“Fifteen times I was wounded,” my voice drowned him out, “and fourteen times the wound was repaired. The fifteenth time— The fifteenth time —Well, the fifteenth time it wasn’t a wound they could repair. They couldn’t help me one little bit the fifteenth time.”

Roger Grey opened his mouth.

“Fortunately,” I whispered, “it wasn’t a wound that showed.”

Weinstein started to ask me something, decided against it and sat back. But I told him what he wanted to know.

“A nucleonic howitzer. The way it was figured later, it had been a defective shell. Bad enough to kill half the men on our second-class cruiser. I wasn’t killed, but I was in range of the back-blast.”

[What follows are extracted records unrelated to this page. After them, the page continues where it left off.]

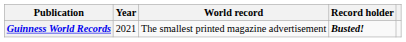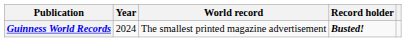Guinness World Records | Year: 2021 -> 2024
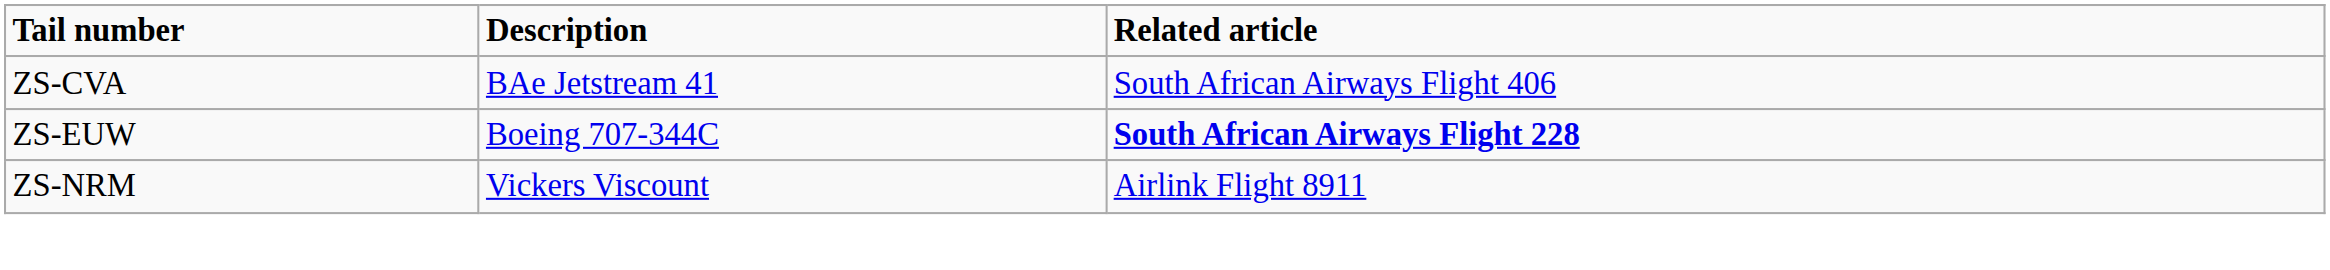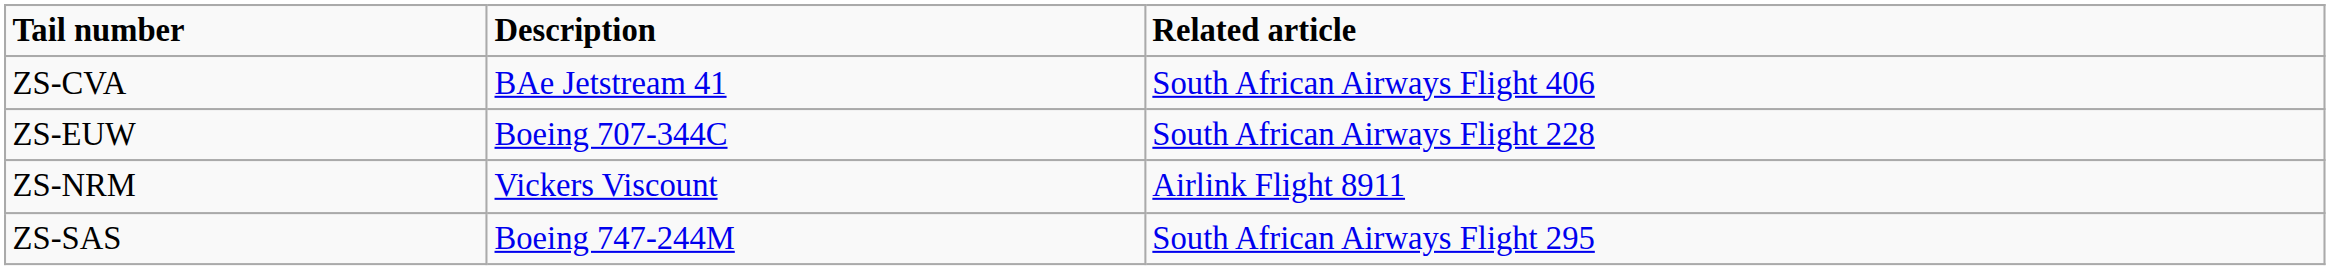ZS-EUW | Related article: bold -> normal
+ row: ZS-SAS | Boeing 747-244M | South African Airways Flight 295
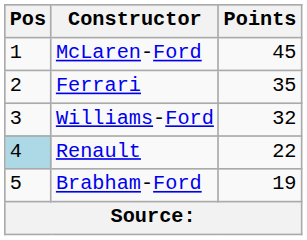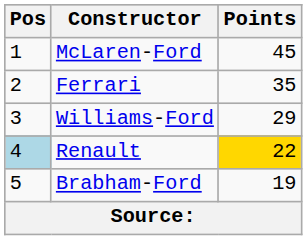Williams-Ford | Points: 32 -> 29
Renault | Points: no background -> gold background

“That back-blast,” Lamehd was figuring it out quickly in his mind. “That back-blast will sterilize anybody for two hundred feet. Unless you’re wearing—”

“And I wasn’t.” I had stopped sweating. It was over. My crazy little precious secret was out. I took a deep breath. “So you see—well, anyway, I know they haven’t solved that problem yet.”

Roger Grey stood up and said, “Hey.” He held out his hand. I shook it. It felt like any normal guy’s hand. Stronger maybe.

“Sling-shot personnel,” I went on, “are all volunteers. Except for two categories: the commanders and soldier surrogates.”

“Figuring, I guess,” Weinstein asked, “that the human race can spare them most easily?”